The initial discussion happened just before Christmas; a short break for teachers in American schools but part of the larger summer break for Australian teachers. Once Catharina was ready, she emailed me and we arranged an initial Skype video call just to meet each other. This was brilliant. We were able to see each other for the first time and put a face to the online name!! We chatted about aspects of our teaching situations which will impact on our lessons, eg. class sizes, year levels, student ages, etc., Whereas I teach all the primary grades, Catharina teaches what we term, junior primary. My junior primary students have one weekly 50 minute lesson, whereas Catharina’s students have 2 weekly 30 minute lessons. We arranged the time & date for our initial coaching session in which I would teach my initial JP lesson to Catharina for the following day; 5:00pm Wednesday (USA) & 9:00am Thursday (Australia).

*Data for the task*:

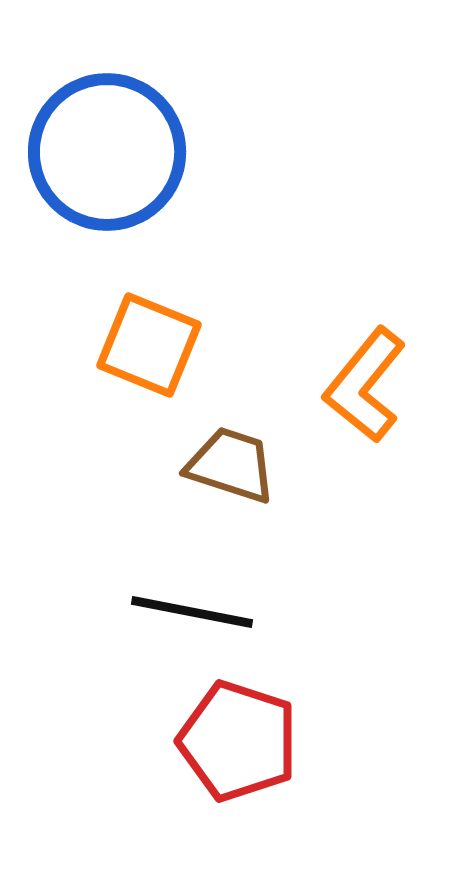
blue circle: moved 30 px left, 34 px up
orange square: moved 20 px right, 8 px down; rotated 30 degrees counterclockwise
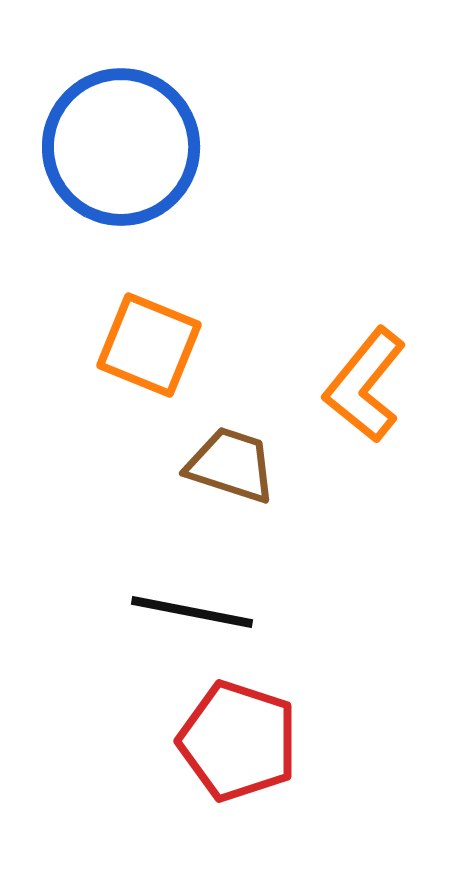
blue circle: moved 14 px right, 5 px up
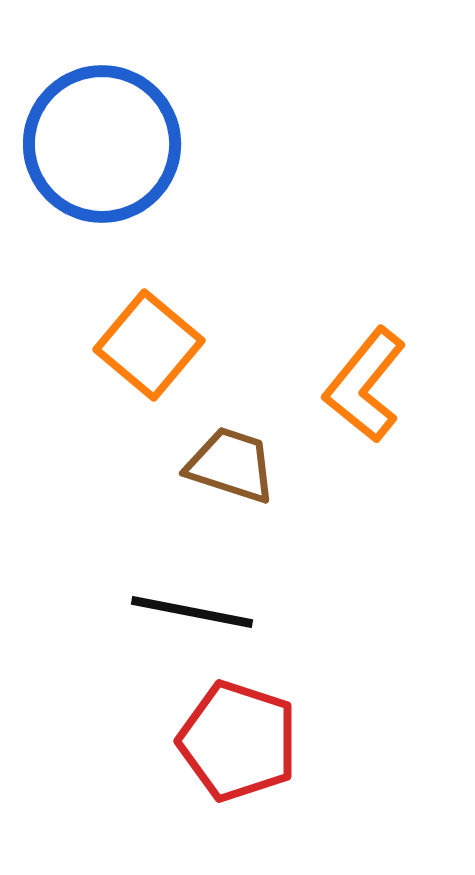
blue circle: moved 19 px left, 3 px up
orange square: rotated 18 degrees clockwise
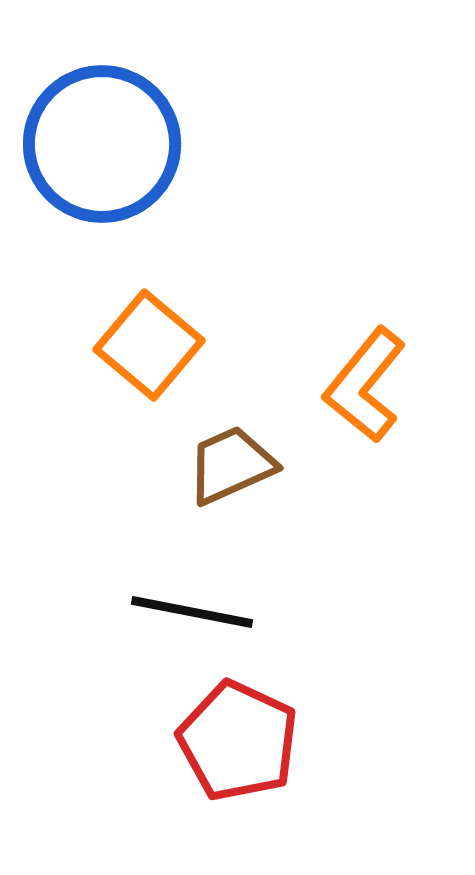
brown trapezoid: rotated 42 degrees counterclockwise
red pentagon: rotated 7 degrees clockwise
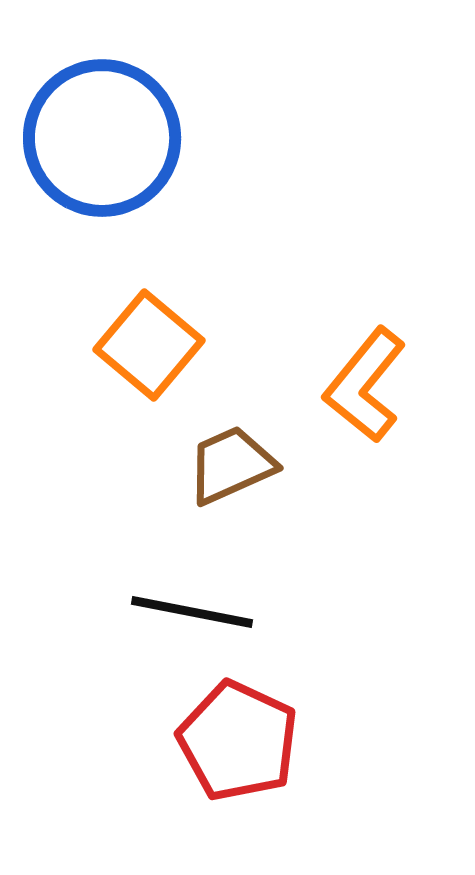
blue circle: moved 6 px up
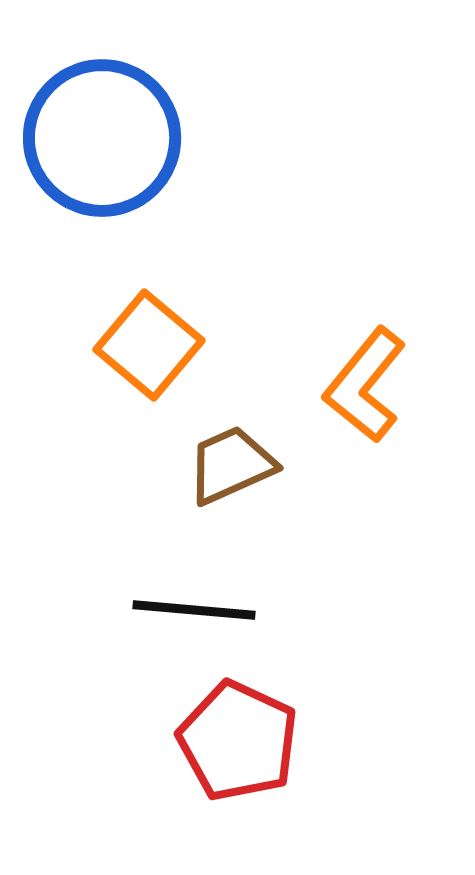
black line: moved 2 px right, 2 px up; rotated 6 degrees counterclockwise
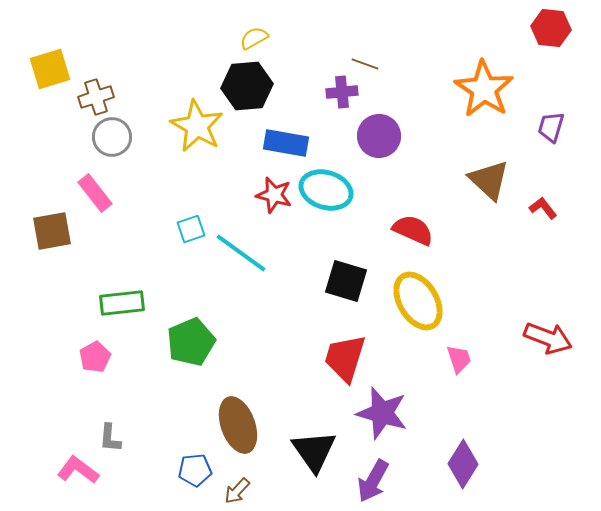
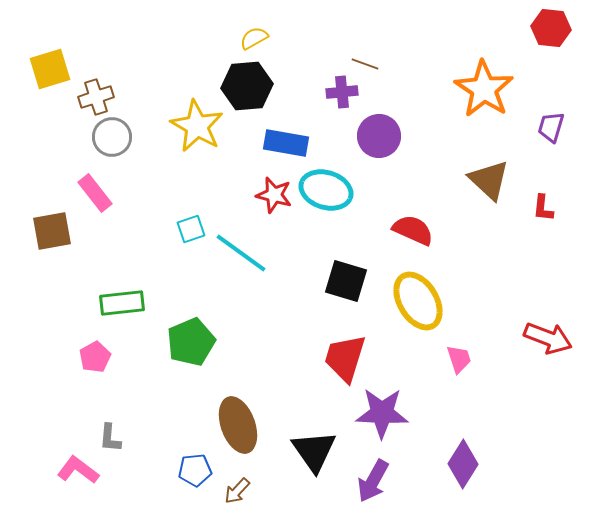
red L-shape: rotated 136 degrees counterclockwise
purple star: rotated 14 degrees counterclockwise
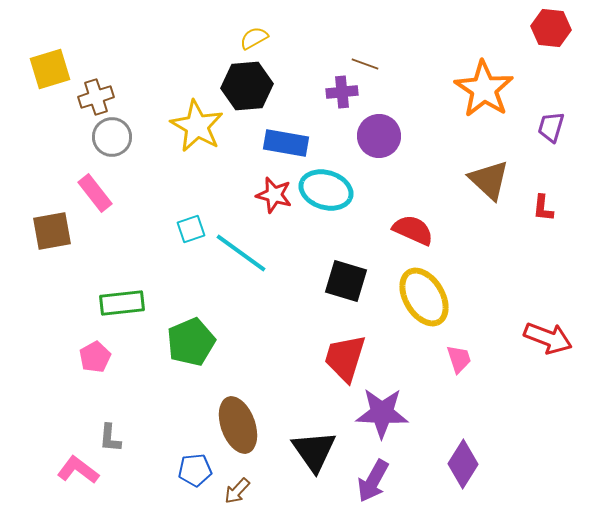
yellow ellipse: moved 6 px right, 4 px up
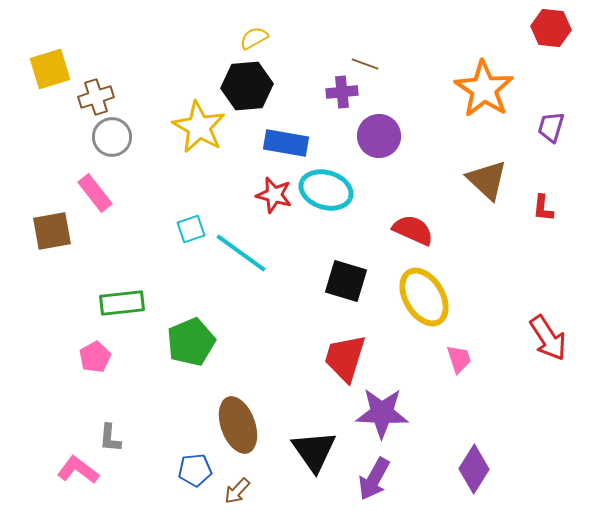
yellow star: moved 2 px right, 1 px down
brown triangle: moved 2 px left
red arrow: rotated 36 degrees clockwise
purple diamond: moved 11 px right, 5 px down
purple arrow: moved 1 px right, 2 px up
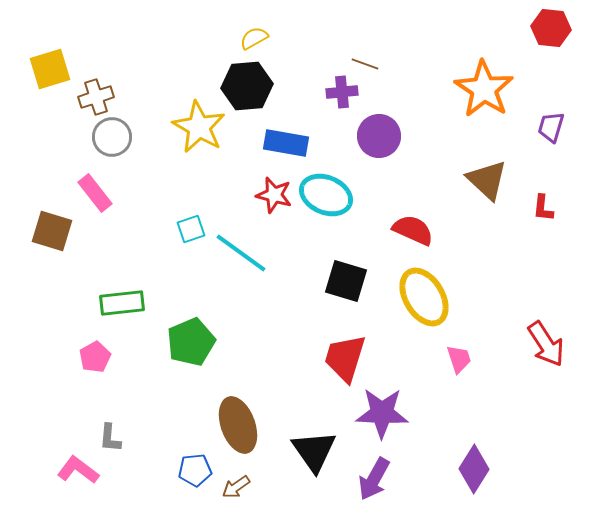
cyan ellipse: moved 5 px down; rotated 6 degrees clockwise
brown square: rotated 27 degrees clockwise
red arrow: moved 2 px left, 6 px down
brown arrow: moved 1 px left, 4 px up; rotated 12 degrees clockwise
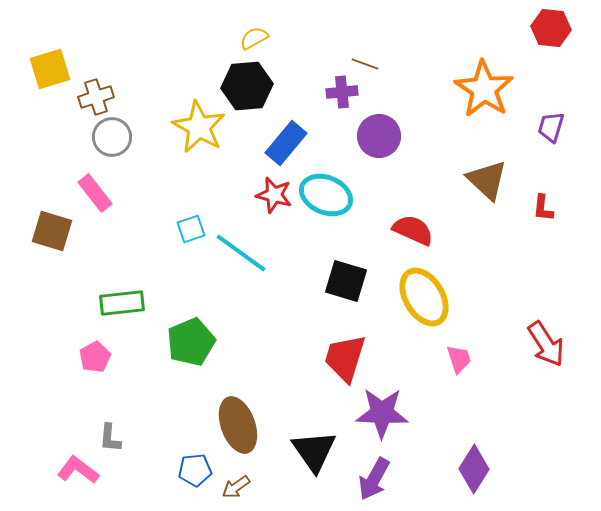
blue rectangle: rotated 60 degrees counterclockwise
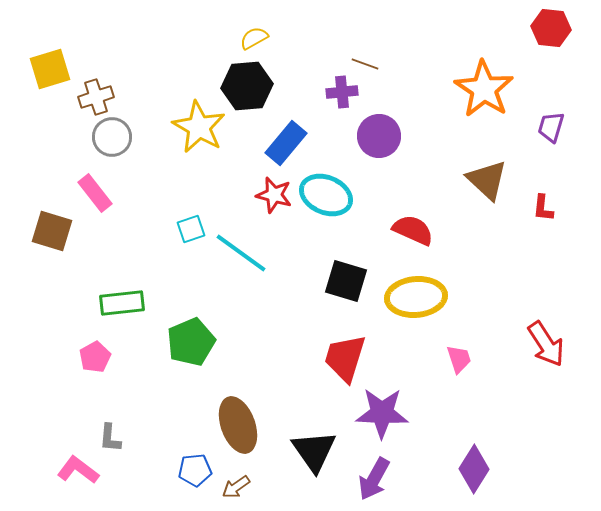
yellow ellipse: moved 8 px left; rotated 64 degrees counterclockwise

*List of tasks*:
1. Rewrite the listing between the line holding "blue circle: moved 6 px up" and the end of the listing, inclusive, changing "counterclockwise" to "anticlockwise" and leaving everything else as it is. Omit the picture lines from your answer.
2. Continue the account of the two teachers planning their coaching sessions, starting after its final sentence.

*Results of the tasks*:
1.
blue circle: moved 6 px up
black line: moved 2 px right, 2 px up; rotated 6 degrees anticlockwise
red L-shape: rotated 136 degrees anticlockwise
purple star: rotated 14 degrees anticlockwise
yellow ellipse: moved 6 px right, 4 px up
yellow star: moved 2 px right, 1 px down
brown triangle: moved 2 px left
red arrow: rotated 36 degrees clockwise
purple diamond: moved 11 px right, 5 px down
purple arrow: moved 1 px right, 2 px up
cyan ellipse: moved 5 px down; rotated 6 degrees clockwise
brown square: rotated 27 degrees clockwise
red arrow: moved 2 px left, 6 px down
brown arrow: moved 1 px left, 4 px up; rotated 12 degrees clockwise
blue rectangle: rotated 60 degrees anticlockwise
yellow ellipse: moved 8 px left; rotated 64 degrees anticlockwise

2.
This initial contact has been so exciting. With the Australian school year just about to begin, 3 of us local primary Indonesian teachers (all equally keen to learn the skills of TCI) have been meeting weekly to share and plan for this. We are all at different stages of Ben’s book Stepping Stones to Stories thus each with different sections foremost in our memories! We all agree that our junior primary lessons are the ones that will be the most challenging and consequently have spent the majority of our meetings focused on this. We initially agreed to focus our very first lesson on ‘suka’ (likes) because we all love the circling with balls (CWB) lesson that Ben outlined in his book. However, later while mulling over this idea, I returned to Catharina’s post on Ben’s website about where to start with junior primary. Catharina firmly believes that it is best to begin with vocabulary useful for classroom organisation and instructions. As this is the part of the lesson I have the greatest difficulty staying in Indonesian and is language that is repeated in each and every lesson, I can truly appreciate the wisdom of this. So I wrote out a detailed lesson plan for “nama saya” (My name is) as an alternative and also to start thinking about the nuts and bolts of this lesson. My thinking behind this change was twofold. Firstly, I will need to introduce myself to the new receptions, who unless they have older siblings at the school, will find my name (Bu Cathy) unusual by comparison with other female school staff who mostly use “Mrs/Ms”. “Nama saya” is also a phrase which will come up frequently in future stories.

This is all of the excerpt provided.